Speaking at an online InnoTech-iHLS conference, Unna said that the increase in internet use since the pandemic began due to most companies shifting to remote offices, alongside the increase in the consumption of online services over coronavirus-imposed lockdowns, has resulted in the expansion of the potential cyber-attack sphere.
“The more we need it [the Internet], the greater the scope for attacks, and with it come threats and abuse by hostile elements,” he said.
As for who may be instigating these attacks, Unna noted that “the coronavirus created a reality where young people have stopped studying—high school students and students from all over the world, with brilliant minds—and they have free time and access to the internet, so they’ve discovered hacking. Even if they represent a very small percentage, we’re still talking about millions of youth now dedicated to this. They hack and cause damage and they don’t care if it’s a hospital or other humanitarian targets.”
Asked what Israel should do, Unna said that the state is investing increasing resources in this field.

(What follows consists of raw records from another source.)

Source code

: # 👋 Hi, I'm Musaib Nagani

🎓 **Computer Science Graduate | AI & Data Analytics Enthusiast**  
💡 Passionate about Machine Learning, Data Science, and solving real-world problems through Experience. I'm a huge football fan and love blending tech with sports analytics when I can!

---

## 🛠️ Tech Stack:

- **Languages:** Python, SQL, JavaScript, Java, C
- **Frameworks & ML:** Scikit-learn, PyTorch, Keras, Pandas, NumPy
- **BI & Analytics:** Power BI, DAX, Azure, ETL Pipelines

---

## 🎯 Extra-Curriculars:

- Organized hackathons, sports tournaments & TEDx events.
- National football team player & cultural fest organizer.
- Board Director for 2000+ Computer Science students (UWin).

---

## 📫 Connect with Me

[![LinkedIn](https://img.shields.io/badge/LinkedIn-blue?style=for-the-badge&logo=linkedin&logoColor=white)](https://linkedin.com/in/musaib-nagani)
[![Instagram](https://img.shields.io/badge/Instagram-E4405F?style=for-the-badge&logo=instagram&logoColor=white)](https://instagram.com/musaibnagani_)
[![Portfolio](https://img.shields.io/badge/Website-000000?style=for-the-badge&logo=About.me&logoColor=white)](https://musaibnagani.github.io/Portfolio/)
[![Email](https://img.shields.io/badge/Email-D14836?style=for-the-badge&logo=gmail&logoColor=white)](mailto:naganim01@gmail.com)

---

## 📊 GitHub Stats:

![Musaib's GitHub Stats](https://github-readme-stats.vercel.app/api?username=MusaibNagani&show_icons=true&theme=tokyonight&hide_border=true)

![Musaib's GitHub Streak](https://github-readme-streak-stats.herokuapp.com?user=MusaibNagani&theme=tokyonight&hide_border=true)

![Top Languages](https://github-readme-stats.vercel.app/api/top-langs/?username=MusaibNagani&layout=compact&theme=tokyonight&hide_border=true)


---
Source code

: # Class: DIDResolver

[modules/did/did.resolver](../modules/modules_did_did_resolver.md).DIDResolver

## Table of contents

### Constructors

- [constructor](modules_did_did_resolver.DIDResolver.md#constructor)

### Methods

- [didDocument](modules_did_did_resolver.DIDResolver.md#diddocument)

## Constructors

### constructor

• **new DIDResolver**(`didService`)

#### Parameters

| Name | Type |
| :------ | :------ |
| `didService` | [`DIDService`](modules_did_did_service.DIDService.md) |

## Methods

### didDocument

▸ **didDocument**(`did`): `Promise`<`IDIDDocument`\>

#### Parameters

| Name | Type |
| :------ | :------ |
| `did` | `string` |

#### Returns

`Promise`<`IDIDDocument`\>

“We are working harder than ever before to minimize threats, not only in critical infrastructure but throughout Israeli cyberspace. We are campaigning to encourage awareness and take precautionary measures, and we are taking counter-hacking measures to address loopholes and vulnerabilities, to address them before hostile elements can find them,” he said.
Such efforts, he noted, are something of a mind game.
“Take chess and every other strategic game and put them on steroids. There are loopholes everywhere and we have to be smarter and faster to make Israel safer,” he said.
According to Unna, the National Cyber Directorate is working closely with the Israeli cyber industry.
“We have programs under which we allow them [young startup entrepreneurs] to try out their technology. Israel is faster and more powerful because of its excellent human resources, and the government’s task is to pave the way for the industry,” he said.
However, he added, “we don’t have many resources. Our natural resource is gumption, not fear of failure—that’s critical in cyber. On the one hand, someone is trying to find the loopholes and on the other hand, you have to be one step ahead and close them. In Israel, we are born to face this challenge. Cyber is an opportunity for Israel to excel.”
As technology advances, can we feel safer? Unna said he has no good news on that front.
“Things are getting worse because we are increasingly dependent on technology,” he said. “The more advanced we get, the greater the challenges and vulnerabilities become. We need to run faster just to stand in place.”
This article first appeared in Israel Hayom.